É que se no primeiro mandato do Presidente da República, Armando Emílio Guebuza os pelouros da Educação e Cultura estavam aglutinados na mesma instituição, no início do segundo, restruturou-se o Governo separando-se aquelas instituições uma da outra. E a Escola Nacional de Música – que lida com o ensino e a educação da produção músico-cultural – teve de experimentar dificuldades características do renascimento do Ministério da Cultura ao qual passou, exclusivamente, a pertencer.
De acordo com Filipe da Conceição, tais transformações, além de confundirem, desestabilizaram o processo de ensino na Escola Nacional de Música por falta de um acompanhamento adequado, muito em particular porque não se tinha a definição exacta do pelouro a que pertenceria a instituição.

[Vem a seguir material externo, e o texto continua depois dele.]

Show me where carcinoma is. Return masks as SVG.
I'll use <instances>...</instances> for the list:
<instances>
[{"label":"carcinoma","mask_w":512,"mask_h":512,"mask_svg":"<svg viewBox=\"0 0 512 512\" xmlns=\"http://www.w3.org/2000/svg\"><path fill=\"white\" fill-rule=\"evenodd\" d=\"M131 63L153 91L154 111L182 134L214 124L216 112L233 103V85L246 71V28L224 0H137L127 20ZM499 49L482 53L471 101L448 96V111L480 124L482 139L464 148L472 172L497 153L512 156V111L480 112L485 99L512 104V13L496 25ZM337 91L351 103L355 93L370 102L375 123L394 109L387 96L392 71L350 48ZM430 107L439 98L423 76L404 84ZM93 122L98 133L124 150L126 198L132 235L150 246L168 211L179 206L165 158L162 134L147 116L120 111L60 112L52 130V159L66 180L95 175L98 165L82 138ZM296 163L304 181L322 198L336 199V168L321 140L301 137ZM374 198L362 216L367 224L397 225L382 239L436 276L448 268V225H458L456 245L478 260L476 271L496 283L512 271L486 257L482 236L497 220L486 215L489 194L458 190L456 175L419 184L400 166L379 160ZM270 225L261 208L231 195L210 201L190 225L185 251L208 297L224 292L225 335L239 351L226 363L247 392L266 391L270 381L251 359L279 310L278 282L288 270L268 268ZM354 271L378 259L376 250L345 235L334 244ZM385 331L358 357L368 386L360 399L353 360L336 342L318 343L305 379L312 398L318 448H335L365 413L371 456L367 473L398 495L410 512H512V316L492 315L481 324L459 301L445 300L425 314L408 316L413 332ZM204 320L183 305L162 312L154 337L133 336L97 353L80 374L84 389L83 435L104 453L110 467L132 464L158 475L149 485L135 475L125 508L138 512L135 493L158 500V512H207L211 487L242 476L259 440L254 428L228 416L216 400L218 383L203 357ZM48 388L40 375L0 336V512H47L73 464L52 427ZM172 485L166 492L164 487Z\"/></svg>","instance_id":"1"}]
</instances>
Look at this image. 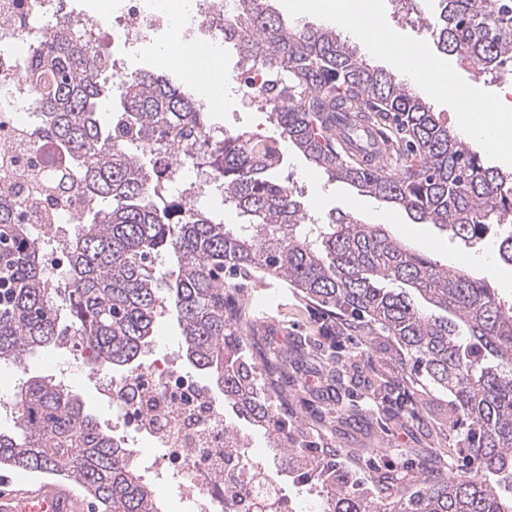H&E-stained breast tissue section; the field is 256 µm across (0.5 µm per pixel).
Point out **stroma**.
<instances>
[{"label": "stroma", "mask_w": 512, "mask_h": 512, "mask_svg": "<svg viewBox=\"0 0 512 512\" xmlns=\"http://www.w3.org/2000/svg\"><path fill=\"white\" fill-rule=\"evenodd\" d=\"M410 14L394 12L388 0H357L355 13L374 16L393 34L400 49H416L443 71L452 74L458 87L472 100L499 98L496 87L475 68L463 66L456 57L440 52L432 36L431 22L436 0H414ZM223 108L212 110L211 123L239 132L275 136L257 106L247 103L237 88L224 93ZM281 180L301 201L308 217L319 224L330 216L350 213L366 224H382L413 250L452 269L488 276L504 304L512 305V265L495 264L486 269L482 261L498 245L503 227L465 243L447 236L430 224L414 223L398 206L382 202L354 187L328 180L291 146L283 148L278 171ZM243 295L252 306L265 309L254 327L264 350L286 351L301 338H308V360L289 370L281 387L287 396L283 410L301 424L308 440L317 446L336 448L337 462L349 467L357 478L374 481L391 475L411 484L421 465L456 471L461 463L457 430L448 422L447 395L423 386L410 375L386 336L373 332L358 336H335L332 321L314 304L303 301L281 282L245 285ZM345 350L347 380L360 397L362 428H349L337 421L336 387L327 381L322 352L332 344ZM56 374L52 349L39 348L19 364H0V395H16L29 377Z\"/></svg>", "instance_id": "obj_1"}]
</instances>
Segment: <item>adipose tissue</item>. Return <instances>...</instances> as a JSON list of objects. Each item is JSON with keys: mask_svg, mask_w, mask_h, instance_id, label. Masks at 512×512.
Here are the masks:
<instances>
[{"mask_svg": "<svg viewBox=\"0 0 512 512\" xmlns=\"http://www.w3.org/2000/svg\"><path fill=\"white\" fill-rule=\"evenodd\" d=\"M293 9L306 13L319 11L332 18L337 26L353 31L359 35H367L377 31L376 20L369 15L350 16L336 8L335 0H292ZM164 63L172 65L186 73L189 79H201L203 87L210 94L214 106H221L224 101V65L218 54L201 47L191 48L189 52L170 51L162 56ZM397 66L403 68L411 83L416 84L419 91L434 98L448 99L453 104L458 121L468 132L478 130L494 131L491 142L492 151L504 157L512 156V110L501 107L499 103L469 102L456 93L452 83L444 72L434 71L429 82L419 80L420 73L428 68V60L421 52L410 51L407 57L397 58Z\"/></svg>", "mask_w": 512, "mask_h": 512, "instance_id": "adipose-tissue-1", "label": "adipose tissue"}]
</instances>
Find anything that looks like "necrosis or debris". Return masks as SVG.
Segmentation results:
<instances>
[{
  "label": "necrosis or debris",
  "instance_id": "4bbe7bcc",
  "mask_svg": "<svg viewBox=\"0 0 512 512\" xmlns=\"http://www.w3.org/2000/svg\"><path fill=\"white\" fill-rule=\"evenodd\" d=\"M175 12L154 8L153 0H121V15L108 26L72 0H0V185L12 186L17 199L36 193L37 177L50 176L60 157L32 133L35 88L27 77L34 46L27 39L35 16L81 30L96 50L105 45L137 55L176 50L214 39L231 17L238 0H175ZM165 177L175 180L180 198L198 204L197 185L209 181L207 169L195 163L196 148L163 149ZM42 208L51 217L40 223L50 242L41 264L56 273L70 257V225L82 223L89 204L81 196L65 204L44 197ZM101 402L112 411L127 437L150 443L155 453L139 457L145 472L162 482H174L175 496L187 512H256L258 501L271 502L275 512H298L278 471L250 437L236 447L224 444L231 427L224 405L211 388L181 371L171 356L153 358L131 376L96 372Z\"/></svg>",
  "mask_w": 512,
  "mask_h": 512
}]
</instances>
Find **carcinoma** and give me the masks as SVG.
Returning <instances> with one entry per match:
<instances>
[{
	"mask_svg": "<svg viewBox=\"0 0 512 512\" xmlns=\"http://www.w3.org/2000/svg\"><path fill=\"white\" fill-rule=\"evenodd\" d=\"M432 34L442 52L492 80L512 58V0H438ZM224 42L243 66L275 75L273 93L258 103L283 140L329 179L464 242L512 213V173L486 165L428 103L359 58L333 28L290 26L269 0H239L224 22ZM35 47L38 133L64 158L58 185L79 182L92 207L71 240L68 282L50 285L38 259L41 240L19 223V206L0 197V268L14 283L0 309V362H20L73 331L98 368L129 373L158 320L174 313L186 359L264 431L286 469L314 480L325 512H512V307L486 278L449 269L347 213L309 223L275 177L283 160L277 139L232 133L197 156L245 223L229 229L207 211L182 207L129 146L194 144L208 114L191 94L153 71L132 72L118 93L117 113L131 134L122 141L98 110L113 95L99 79L106 60L88 54L81 33L67 28ZM338 112L391 143L385 162L398 174L355 163L323 133L322 115ZM163 252L173 254L176 269L162 291L154 261ZM226 272L283 281L339 329L387 336L418 381L448 394L469 468H422L411 487L385 479L366 486L336 464L335 449L312 455L278 408L290 354L270 358L259 383L256 313ZM15 403L16 430L0 432V466L62 473L102 512H161L127 449L70 390L35 377Z\"/></svg>",
	"mask_w": 512,
	"mask_h": 512,
	"instance_id": "1",
	"label": "carcinoma"
}]
</instances>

Da Conceição acredita que outras instituições de ensino superior – como, por exemplo, a Escola de Comunicação e Arte e o Instituto Superior de Artes e Cultura – que leccionam as artes e a gestão cultural inspiraram-se, em certo grau, no trabalho feito pela Escola Nacional de Música. Afinal, esta, com o ensino de música, já havia criado uma base a partir da qual se podia criar uma plataforma mais alargada em que os estudantes prosseguem a sua formação.
É em consequência destas transformações que o docente acredita que as demais instituições de nível superior acabaram por dar resposta à pergunta – para onde é que serão destinados os alunos formados naquela escola? Eles podem dar continuidade à carreira estudantil ou optar por seguir a música como profissão. Ora, se se considerar que a Escola Nacional de Música é de nível básico, constata-se que se está diante de uma situação problemática. Os alunos ali formados não podem ingressar no ensino superior sem, antes de mais, concluírem o nível médio. Criar esse nível é um dos grandes desafios da referida escola.
Felipe Fumo explica que foi a partir de alguns artistas que passaram por ali – considerados músicos de palco – que a sociedade moçambicana percebeu o valore da Escola Nacional de Música. Não obstante, não deixa de criticar algumas correntes de opinião que só vê brincadeiras no trabalho artístico. O problema é que, infelizmente, a sociedade moçambicana só considera profissionais apenas as pessoas formadas em medicina ou os políticos, excluindo as pessoas com uma especialidade – mesmo que seja de nível superior – na área das artes.
Espera-se que estes 30 anos sejam um momento não só de celebração como também de reflexão em volta da missão que a Escola Nacional de Música possui. Pretende-se que a escola evolua em aspectos que têm a ver com a qualidade do ensino, expandindo- se para outras regiões do país, bem como as suas infra-estruturas.